● **Task item**: In the Tailscale setup guide, reproduce word for word the passage that starts at "Follow Quickstart VM" and ends at "hostname in §2.3.".

Note these somewhere safe; you'll paste them when each VM joins the tailnet.

1.4 Network requirements

Tailscale needs egress only (never inbound) from each node:

  • Direct path (when both peers can NAT-traverse): WireGuard over UDP on a random high port. Most networks already permit this.
  • DERP fallback (when NAT traversal fails, e.g. strict firewalls or double-NAT): TCP/443 to Tailscale's DERP relays. Most pilots use this path since it looks like normal HTTPS traffic.

If your firewall allows outbound HTTPS, you're fine. No inbound rule changes anywhere.

2. MSSP side: stand up the control plane

The MSSP control plane is a single SocTalk VM, the same one Quickstart VM installs. We use that tutorial as the base and add tailnet-joining.

2.1 Provision and install

Follow Quickstart VM steps 1 through 5 (download, boot, get the setup token, open the wizard, sign in). When the wizard asks for Hostname, leave it blank for now. You'll set it to the tailnet hostname in §2.3.

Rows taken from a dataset
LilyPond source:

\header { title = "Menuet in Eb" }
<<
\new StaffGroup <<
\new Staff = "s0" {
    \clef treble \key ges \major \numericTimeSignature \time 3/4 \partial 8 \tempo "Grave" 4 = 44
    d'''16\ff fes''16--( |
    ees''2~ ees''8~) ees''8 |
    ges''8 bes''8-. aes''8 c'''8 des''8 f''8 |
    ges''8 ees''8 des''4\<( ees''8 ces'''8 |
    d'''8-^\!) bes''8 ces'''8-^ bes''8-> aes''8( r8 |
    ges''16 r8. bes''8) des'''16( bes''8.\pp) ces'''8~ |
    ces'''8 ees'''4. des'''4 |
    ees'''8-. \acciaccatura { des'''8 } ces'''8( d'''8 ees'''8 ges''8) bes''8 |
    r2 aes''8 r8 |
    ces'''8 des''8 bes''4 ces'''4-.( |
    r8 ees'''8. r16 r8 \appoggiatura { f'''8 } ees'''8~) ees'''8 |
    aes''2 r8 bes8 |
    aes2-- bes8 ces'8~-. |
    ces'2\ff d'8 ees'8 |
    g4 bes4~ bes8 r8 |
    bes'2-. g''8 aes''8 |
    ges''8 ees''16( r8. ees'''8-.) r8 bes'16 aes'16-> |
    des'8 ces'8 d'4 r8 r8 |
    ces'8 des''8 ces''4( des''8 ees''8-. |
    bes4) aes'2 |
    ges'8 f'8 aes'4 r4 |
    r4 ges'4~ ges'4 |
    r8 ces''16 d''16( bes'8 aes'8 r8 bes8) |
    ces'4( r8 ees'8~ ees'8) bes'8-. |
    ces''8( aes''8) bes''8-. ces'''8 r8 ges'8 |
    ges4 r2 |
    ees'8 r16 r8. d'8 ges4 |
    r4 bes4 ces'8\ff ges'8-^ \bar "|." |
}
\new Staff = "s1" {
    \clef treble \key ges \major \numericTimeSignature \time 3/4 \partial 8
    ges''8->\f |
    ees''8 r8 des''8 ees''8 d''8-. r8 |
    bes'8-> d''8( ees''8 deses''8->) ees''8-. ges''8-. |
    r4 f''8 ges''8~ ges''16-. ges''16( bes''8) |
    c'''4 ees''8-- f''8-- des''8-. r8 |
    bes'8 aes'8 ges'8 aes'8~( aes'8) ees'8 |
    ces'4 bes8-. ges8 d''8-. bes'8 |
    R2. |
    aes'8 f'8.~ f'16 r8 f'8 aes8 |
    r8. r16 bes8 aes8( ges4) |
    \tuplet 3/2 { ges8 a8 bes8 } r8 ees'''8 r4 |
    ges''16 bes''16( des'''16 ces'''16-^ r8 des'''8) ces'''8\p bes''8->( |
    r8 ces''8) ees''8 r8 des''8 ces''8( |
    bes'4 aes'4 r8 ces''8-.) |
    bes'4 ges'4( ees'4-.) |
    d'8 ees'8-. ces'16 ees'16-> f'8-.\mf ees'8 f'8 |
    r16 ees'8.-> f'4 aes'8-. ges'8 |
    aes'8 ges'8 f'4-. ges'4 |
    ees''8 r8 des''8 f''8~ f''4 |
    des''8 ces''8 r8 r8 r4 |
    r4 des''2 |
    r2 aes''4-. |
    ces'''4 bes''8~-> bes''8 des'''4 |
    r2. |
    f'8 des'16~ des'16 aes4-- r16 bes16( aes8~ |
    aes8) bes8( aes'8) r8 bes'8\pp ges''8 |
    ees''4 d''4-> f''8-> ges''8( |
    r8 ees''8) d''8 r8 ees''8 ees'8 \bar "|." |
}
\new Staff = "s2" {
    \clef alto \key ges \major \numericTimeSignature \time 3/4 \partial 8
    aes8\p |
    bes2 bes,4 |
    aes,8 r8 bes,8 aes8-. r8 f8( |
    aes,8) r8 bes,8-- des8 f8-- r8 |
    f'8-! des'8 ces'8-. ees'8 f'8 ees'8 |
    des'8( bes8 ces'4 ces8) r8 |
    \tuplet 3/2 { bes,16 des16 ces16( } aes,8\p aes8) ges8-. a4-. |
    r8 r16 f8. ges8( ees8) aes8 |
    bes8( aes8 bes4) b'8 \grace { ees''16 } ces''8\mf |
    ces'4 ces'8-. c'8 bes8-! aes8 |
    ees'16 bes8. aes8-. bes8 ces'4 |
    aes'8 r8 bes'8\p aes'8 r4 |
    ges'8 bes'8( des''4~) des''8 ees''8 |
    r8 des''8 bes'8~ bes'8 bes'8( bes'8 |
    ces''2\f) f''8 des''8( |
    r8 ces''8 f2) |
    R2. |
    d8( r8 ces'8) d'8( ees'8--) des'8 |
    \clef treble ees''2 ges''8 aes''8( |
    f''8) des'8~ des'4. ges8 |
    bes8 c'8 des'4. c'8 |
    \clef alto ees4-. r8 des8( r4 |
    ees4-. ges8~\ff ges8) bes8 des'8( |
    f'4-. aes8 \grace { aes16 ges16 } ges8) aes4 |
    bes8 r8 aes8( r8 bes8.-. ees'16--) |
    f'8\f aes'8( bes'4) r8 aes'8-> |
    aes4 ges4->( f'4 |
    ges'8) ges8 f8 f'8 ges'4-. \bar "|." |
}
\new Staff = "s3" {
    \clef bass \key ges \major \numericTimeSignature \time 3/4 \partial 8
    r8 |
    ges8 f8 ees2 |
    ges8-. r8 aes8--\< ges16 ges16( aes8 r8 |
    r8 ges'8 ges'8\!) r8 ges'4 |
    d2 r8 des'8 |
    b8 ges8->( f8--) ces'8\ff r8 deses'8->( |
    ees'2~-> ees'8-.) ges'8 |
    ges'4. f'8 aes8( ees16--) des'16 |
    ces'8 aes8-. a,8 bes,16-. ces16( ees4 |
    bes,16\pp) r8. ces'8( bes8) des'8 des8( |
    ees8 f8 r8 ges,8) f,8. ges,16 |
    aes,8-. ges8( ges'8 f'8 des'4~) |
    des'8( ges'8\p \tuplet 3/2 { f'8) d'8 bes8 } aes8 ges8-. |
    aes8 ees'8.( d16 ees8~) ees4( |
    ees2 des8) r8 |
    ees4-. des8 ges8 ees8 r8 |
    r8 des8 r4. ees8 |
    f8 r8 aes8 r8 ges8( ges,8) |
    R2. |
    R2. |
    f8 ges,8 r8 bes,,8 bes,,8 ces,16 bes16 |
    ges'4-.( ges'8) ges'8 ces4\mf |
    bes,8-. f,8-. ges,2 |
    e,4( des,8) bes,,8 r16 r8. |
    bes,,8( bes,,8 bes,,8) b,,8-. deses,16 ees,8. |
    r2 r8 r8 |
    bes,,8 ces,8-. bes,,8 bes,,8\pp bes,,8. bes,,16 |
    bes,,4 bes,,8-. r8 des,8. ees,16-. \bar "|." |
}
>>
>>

● **Solution to this task**:
Follow Quickstart VM steps 1 through 5 (download, boot, get the setup token, open the wizard, sign in). When the wizard asks for Hostname, leave it blank for now. You'll set it to the tailnet hostname in §2.3.